Do any lines in the data below contain "товары"? If so, copy every one of them.

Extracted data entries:
----
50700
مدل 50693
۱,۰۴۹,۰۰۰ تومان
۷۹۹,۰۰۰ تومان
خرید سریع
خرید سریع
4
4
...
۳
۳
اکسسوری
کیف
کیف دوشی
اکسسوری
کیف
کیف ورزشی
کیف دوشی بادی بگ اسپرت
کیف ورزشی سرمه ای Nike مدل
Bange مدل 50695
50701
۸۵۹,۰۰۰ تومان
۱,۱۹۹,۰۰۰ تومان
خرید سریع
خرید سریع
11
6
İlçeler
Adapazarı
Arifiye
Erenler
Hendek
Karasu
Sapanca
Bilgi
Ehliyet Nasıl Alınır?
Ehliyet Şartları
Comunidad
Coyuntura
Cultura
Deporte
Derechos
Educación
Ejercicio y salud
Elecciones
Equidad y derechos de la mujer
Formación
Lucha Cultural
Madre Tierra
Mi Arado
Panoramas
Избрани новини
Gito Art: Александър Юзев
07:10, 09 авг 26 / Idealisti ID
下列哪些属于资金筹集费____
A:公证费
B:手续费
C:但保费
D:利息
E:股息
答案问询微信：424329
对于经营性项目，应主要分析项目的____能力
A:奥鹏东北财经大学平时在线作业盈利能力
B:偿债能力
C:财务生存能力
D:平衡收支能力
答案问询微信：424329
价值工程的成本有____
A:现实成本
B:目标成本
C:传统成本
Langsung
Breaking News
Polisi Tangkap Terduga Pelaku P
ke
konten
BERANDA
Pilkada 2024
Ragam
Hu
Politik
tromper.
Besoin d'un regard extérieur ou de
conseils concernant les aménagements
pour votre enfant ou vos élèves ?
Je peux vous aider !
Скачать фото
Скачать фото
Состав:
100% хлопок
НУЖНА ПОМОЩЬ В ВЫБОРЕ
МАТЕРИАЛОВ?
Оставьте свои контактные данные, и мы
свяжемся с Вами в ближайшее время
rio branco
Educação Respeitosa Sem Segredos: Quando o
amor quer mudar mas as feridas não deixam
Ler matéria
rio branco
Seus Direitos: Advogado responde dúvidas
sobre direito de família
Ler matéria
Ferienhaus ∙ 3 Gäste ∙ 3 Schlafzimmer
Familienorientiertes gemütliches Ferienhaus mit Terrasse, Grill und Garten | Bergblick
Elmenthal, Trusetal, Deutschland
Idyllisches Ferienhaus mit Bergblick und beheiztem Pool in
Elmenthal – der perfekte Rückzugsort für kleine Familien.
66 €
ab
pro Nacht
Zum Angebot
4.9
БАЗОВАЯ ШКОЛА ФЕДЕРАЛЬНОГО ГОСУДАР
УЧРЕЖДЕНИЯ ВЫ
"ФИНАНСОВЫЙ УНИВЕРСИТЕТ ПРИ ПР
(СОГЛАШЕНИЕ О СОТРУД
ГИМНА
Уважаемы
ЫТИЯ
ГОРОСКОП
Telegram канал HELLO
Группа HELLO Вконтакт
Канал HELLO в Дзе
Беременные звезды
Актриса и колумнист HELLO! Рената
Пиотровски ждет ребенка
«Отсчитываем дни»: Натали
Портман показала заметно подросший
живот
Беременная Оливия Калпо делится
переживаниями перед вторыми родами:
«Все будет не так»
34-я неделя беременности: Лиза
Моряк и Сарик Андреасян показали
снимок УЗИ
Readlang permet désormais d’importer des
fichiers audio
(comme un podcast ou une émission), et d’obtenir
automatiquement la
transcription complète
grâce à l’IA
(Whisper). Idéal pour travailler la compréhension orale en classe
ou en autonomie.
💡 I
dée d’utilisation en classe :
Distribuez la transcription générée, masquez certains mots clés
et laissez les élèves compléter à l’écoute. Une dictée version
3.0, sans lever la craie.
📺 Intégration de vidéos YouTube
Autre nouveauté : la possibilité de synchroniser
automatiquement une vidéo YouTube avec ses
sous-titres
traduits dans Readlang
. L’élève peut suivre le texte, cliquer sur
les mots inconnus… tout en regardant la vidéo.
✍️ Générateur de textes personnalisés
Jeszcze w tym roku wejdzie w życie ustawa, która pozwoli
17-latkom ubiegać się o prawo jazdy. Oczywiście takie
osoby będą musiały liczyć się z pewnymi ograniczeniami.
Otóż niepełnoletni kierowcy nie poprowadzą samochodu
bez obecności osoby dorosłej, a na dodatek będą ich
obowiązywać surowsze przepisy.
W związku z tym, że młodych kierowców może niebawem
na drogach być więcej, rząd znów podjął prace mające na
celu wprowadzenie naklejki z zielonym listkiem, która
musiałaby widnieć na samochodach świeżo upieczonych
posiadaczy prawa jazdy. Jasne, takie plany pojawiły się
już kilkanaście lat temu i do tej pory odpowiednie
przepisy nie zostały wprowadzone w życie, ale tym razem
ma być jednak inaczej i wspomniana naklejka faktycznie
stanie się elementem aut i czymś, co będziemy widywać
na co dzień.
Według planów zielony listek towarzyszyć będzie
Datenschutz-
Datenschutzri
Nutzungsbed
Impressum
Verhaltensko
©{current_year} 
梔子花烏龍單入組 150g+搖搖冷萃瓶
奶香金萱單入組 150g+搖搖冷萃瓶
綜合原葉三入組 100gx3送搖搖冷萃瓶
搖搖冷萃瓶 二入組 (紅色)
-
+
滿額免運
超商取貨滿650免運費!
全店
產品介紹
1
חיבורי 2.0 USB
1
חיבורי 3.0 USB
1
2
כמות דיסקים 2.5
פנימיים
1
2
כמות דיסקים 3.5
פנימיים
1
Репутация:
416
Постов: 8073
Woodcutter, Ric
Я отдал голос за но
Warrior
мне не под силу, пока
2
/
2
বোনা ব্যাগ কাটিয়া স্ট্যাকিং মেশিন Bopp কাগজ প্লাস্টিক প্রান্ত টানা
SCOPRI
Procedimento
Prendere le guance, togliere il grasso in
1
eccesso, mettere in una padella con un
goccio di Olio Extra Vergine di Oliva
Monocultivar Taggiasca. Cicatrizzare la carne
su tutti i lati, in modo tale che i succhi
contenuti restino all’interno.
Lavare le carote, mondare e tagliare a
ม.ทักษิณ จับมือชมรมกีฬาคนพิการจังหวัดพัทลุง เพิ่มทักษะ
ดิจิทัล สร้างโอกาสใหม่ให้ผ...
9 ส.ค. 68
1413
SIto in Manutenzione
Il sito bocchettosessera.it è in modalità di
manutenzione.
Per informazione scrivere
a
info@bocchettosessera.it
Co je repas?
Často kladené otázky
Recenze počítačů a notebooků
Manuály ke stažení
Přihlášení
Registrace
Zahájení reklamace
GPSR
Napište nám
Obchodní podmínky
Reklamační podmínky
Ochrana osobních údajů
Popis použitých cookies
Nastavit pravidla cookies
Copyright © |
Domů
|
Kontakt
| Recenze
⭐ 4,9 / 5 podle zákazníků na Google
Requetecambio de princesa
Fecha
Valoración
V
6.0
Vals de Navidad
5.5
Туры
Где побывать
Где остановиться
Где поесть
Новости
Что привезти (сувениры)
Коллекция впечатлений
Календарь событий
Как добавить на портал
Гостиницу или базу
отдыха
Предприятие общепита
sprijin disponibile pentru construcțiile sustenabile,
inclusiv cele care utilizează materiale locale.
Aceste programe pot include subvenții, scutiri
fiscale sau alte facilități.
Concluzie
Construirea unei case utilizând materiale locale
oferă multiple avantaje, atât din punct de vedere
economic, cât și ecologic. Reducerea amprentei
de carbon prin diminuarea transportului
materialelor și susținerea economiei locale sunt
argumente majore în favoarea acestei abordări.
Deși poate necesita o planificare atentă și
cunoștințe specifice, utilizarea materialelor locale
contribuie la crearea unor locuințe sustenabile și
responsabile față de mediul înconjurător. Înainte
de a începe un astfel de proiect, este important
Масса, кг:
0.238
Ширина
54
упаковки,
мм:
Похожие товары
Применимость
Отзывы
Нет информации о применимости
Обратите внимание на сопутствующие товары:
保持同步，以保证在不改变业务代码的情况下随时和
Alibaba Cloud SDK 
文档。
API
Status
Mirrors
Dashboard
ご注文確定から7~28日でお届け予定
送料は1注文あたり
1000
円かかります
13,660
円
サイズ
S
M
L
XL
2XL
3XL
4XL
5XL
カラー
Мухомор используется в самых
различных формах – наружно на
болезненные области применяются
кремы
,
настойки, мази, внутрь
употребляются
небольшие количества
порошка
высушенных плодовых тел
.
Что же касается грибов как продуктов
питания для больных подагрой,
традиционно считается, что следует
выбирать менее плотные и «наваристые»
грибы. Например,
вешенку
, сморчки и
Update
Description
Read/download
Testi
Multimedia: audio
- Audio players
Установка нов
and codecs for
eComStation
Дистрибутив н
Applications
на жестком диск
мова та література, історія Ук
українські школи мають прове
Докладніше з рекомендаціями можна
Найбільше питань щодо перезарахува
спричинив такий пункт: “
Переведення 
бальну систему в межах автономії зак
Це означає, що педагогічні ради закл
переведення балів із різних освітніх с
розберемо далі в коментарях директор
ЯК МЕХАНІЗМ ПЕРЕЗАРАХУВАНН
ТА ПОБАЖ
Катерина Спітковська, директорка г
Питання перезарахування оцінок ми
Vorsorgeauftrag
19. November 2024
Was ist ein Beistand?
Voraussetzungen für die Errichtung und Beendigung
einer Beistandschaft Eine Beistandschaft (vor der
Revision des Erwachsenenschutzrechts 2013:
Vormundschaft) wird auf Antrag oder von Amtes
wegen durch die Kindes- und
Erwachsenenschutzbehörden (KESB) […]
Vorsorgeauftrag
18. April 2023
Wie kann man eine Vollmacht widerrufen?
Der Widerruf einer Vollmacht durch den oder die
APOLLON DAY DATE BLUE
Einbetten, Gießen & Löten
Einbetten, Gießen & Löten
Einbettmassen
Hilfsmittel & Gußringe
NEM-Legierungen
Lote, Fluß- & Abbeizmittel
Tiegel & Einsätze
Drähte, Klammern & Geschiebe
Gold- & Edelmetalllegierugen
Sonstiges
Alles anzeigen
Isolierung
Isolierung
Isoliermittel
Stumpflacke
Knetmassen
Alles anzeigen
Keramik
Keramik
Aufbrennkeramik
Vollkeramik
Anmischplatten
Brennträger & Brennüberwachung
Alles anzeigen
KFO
----
- Output for this exercise:
Похожие товары
Обратите внимание на сопутствующие товары:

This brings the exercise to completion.